"I like that!" exclaimed Picard with a bitter laugh. "Rather, what right have you? I saved his life!"

"I gave him birth!" answered Jin collectedly. "This is the infant you deserted so gallantly and so generously when you left his mother. Enough! He has no claim on you, my precious; you belong solely and exclusively to me!"

Picard heeded not. Bending over that little bundle, folded so carefully in his pea-jacket, on its mother's knee, he kissed the soft brow tenderly, gently, almost reverently, while a tear hanging in the man's shaggy whiskers, dropped on the pure delicate cheek of the child.

"No wonder I loved you," he muttered. "I wish I had been a better man, for your sake."

Miss Ross was touched. "Allons!" said she; "you and I may come to an understanding, after all. Speak the truth and so will I. How did you find the boy, and where?"

Ashamed of his feelings, as such men usually are ashamed of any one redeeming point in a character saturated with evil, he had recovered his emotion, and was pulling leisurely down stream with the utmost composure.

"How and where?" he repeated. "Well, the story is simple enough, and there would be nothing extraordinary in it, but for what I have this moment learned, I give you my honour, for the first time. I happened to be at Lyons in one of the worst floods they had there for twenty years.
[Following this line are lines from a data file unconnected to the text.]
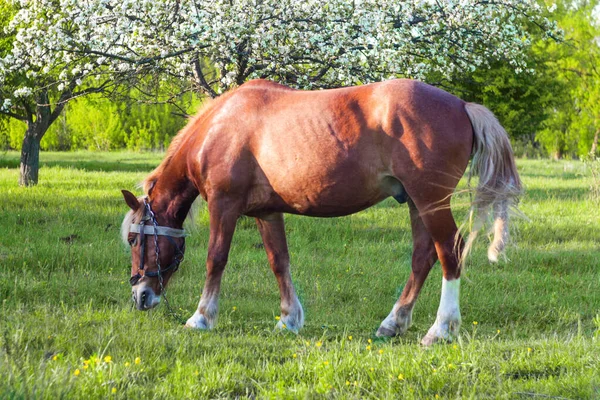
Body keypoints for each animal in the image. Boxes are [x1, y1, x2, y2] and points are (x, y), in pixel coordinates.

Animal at [120, 78, 520, 344]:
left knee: (449, 251)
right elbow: (279, 261)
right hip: (418, 203)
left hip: (429, 199)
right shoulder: (267, 213)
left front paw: (201, 317)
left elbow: (215, 260)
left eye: (134, 239)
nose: (140, 295)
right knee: (424, 256)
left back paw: (440, 329)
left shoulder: (224, 205)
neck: (221, 126)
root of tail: (462, 105)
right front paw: (289, 319)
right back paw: (393, 323)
The river rose incredibly during the night, and I was out at daybreak to—to see the fun, you know, and render any assistance I could afford. In the top room of a cottage, completely undermined and tottering, I saw a woman making signals of distress. Between us lay what looked like a canal: it may have been a street once for all I know, but a few defaced walls, five or six feet above the water-level, were alone left. Excepting the half-fallen cottage from which this woman waved her arms, not a tenement was standing for some score of yards on each side. I was already immersed to my waist, but I had to swim for it before I could reach the poor creature, who seemed out of her wits with terror. Treading water a few feet below, I implored her to plunge in at once, and trust to me. I thought she was coming, when 'Tiens!' she screamed out—I can hear her now—and threw, as I imagined, a linen bundle at my head. It fell beyond me, and sank immediately. I dived for it, and quickly too; but while I was under water the walls fell with a crash, and the whirl carried me several paces from where I had gone down, not, however, before I had succeeded in grasping the bundle, which I brought with me to the surface. As the rush subsided I found the stream encumbered with dust, beams, household furniture, but of the woman I could see nothing. Doubtless at the instant, perhaps from the very effort she made to consign me her burthen, its foundations gave way, and she fell among the ruins of her house, to be drowned without a chance of escape.

"The bundle contained a boy—living, unhurt, and very wet. I have taken care of him ever since. There he is. Do you think anything would tempt me to part from him now?"

The tears rose to Jin's eyes. "God bless you!" said she. "You saved my child!"

"I saved our child," he answered; "and I am not going to give him up."